Price: Basic compression massagers start at around $50 to $80 There are plenty of mid-range compression options in the $100 to $300 price range. High-end full-leg models can cost up to $1,000.
Shiatsu leg massagers contain various rolling, kneading, and other moving parts to give you a similar effect to shiatsu massage performed by a massage therapist. These tend to be large, solid plastic units with a space for each leg. All you have to do is select your preferred settings, switch it on, and away it goes, leaving your hands free to do other things. Because of the fixed size of the unit, not everyone can use it, which is a major drawback. Shiatsu massagers also take up a fair amount of room.
Price: Shiatsu leg massagers generally cost between $200 and $400.
Leg massagers use a range of methods to massage the legs, including moving rollers and kneaders, air compression, vibration, and heat. Some models only use a single method, but many use multiple methods for the most effective results.

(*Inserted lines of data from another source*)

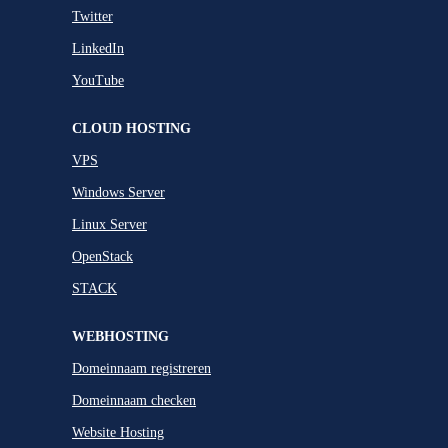
Twitter
LinkedIn
YouTube
CLOUD HOSTING
VPS
Windows Server
Linux Server
OpenStack
STACK
WEBHOSTING
Domeinnaam registreren
Domeinnaam checken
Website Hosting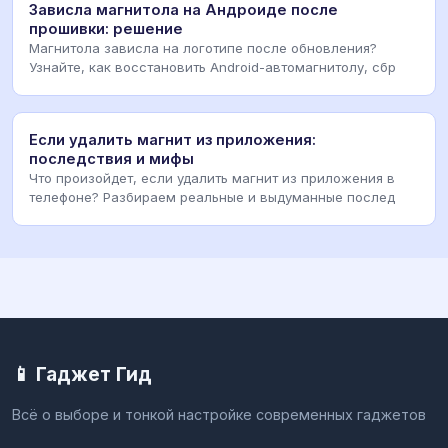
Зависла магнитола на Андроиде после
прошивки: решение
Магнитола зависла на логотипе после обновления?
Узнайте, как восстановить Android-автомагнитолу, сбр
Если удалить магнит из приложения:
последствия и мифы
Что произойдет, если удалить магнит из приложения в
телефоне? Разбираем реальные и выдуманные послед
📱 Гаджет Гид
Всё о выборе и тонкой настройке современных гаджетов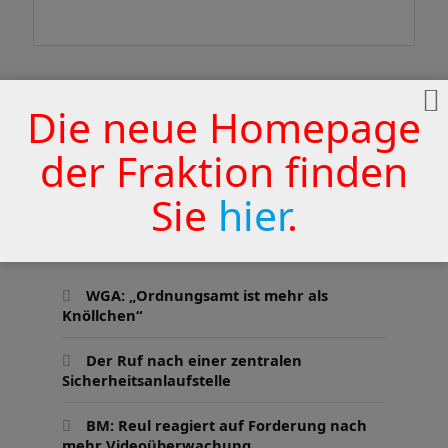
Die neue Homepage
der Fraktion finden
Sie
hier
.
PRESSESCHAU
WGA: „Ordnungsamt ist mehr als
Knöllchen“
Der Ruf nach einer zentralen
Sicherheitsanlaufstelle
BM: Reul reagiert auf Forderung nach
mehr Videoüberwachung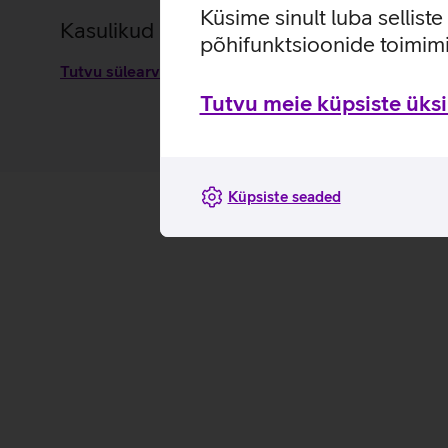
Küsime sinult luba sellist
Kasulikud lingid
põhifunktsioonide toimimi
Tutvu sülearvutikoti Lenovo ThinkPad Essential omad
Tutvu meie küpsiste üksik
Küpsiste seaded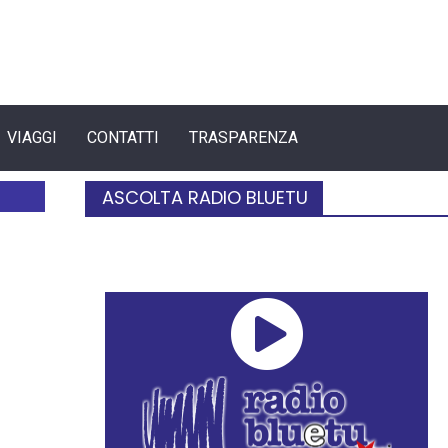
VIAGGI
CONTATTI
TRASPARENZA
ASCOLTA RADIO BLUETU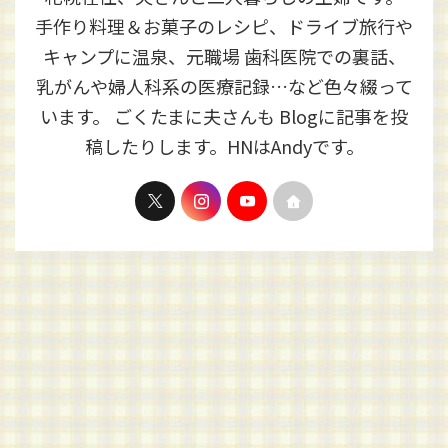
手作り料理＆お菓子のレシピ、ドライブ旅行や
キャンプに温泉、元職場 歯科医院での裏話、
乳がんや婦人科系の医療記録…など色々綴って
います。 ごくたまに夫さんも Blogに記事を投
稿したりします。HNはAndyです。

The massager you choose will depend on the method you prefer.
With the exception of manual leg massagers, all good-quality massagers should allow you to control various aspects of the massage experience. At a minimum, you want to be able to control the intensity because some people prefer less pressure and others prefer more. Depending on the methods offered, you might also be able to switch between a range of modes. For instance, you might select kneading, kneading and vibration, kneading and heat, or all three. Check the manual that comes with your leg massager to learn more about the various modes.
Size and weight
Some leg massagers, particularly shiatsu models, can be quite heavy and bulky. If you opt for a large massager, think about where you’ll store it when it isn’t in use. They work wonders on your legs, but they're not the most attractive products and may look unsightly sitting next to the coffee table. You can also find some very compact leg massagers. Wraparound massagers, for instance, easily fold up when not in use, so you can tuck one away in a drawer or cabinet.
Check whether the model you choose fits legs of different sizes. This is a concern if your build is smaller or larger than average. Shiatsu massagers are less able to accommodate legs of different shapes and sizes than wraparound massagers.
If none of the top picks in our product matrix take your fancy, don't worry! We considered a wide range of other products in our research and some of them very nearly made the cut. For instance, the Reluen Foot and Calf Massager is an excellent choice for compression massage, and it offers the added bonus of heat. While the Naipo Foot and Leg Massager focuses a little more on the feet, but it still provides some beneficial leg massage, and we love that it folds down for easy storage. Another compression massager comes in the form of the FIT KING Leg Air Massager for Feet and Calves. With two modes and three intensities, you can easily customize the massage to fit your needs.
Q. Is there a maximum recommended length of time for using a leg massager?
A. There's not a set maximum duration for leg massagers in general, but some manufacturers may suggest a maximum length for a session. Unless the manual says otherwise, we generally wouldn't recommend using a leg massager for more than 30 minutes at a time.
Q. Will a leg massager help my muscles recover from exercise more quickly?
A. Many athletes find that massage helps to ease sore muscles after exercise. Leg massagers ease inflammation and improve blood flow, which can help prevent muscle pain and aid in post-workout recovery.
Q. Can I buy a leg massager to massage my thighs?
A. Although most leg massagers focus on the calves, you can buy compression massagers and shiatsu massagers that work on the thighs and calves at once. However, they can be expensive. A more affordable alternative is to use a manual or electric handheld massager on your thighs.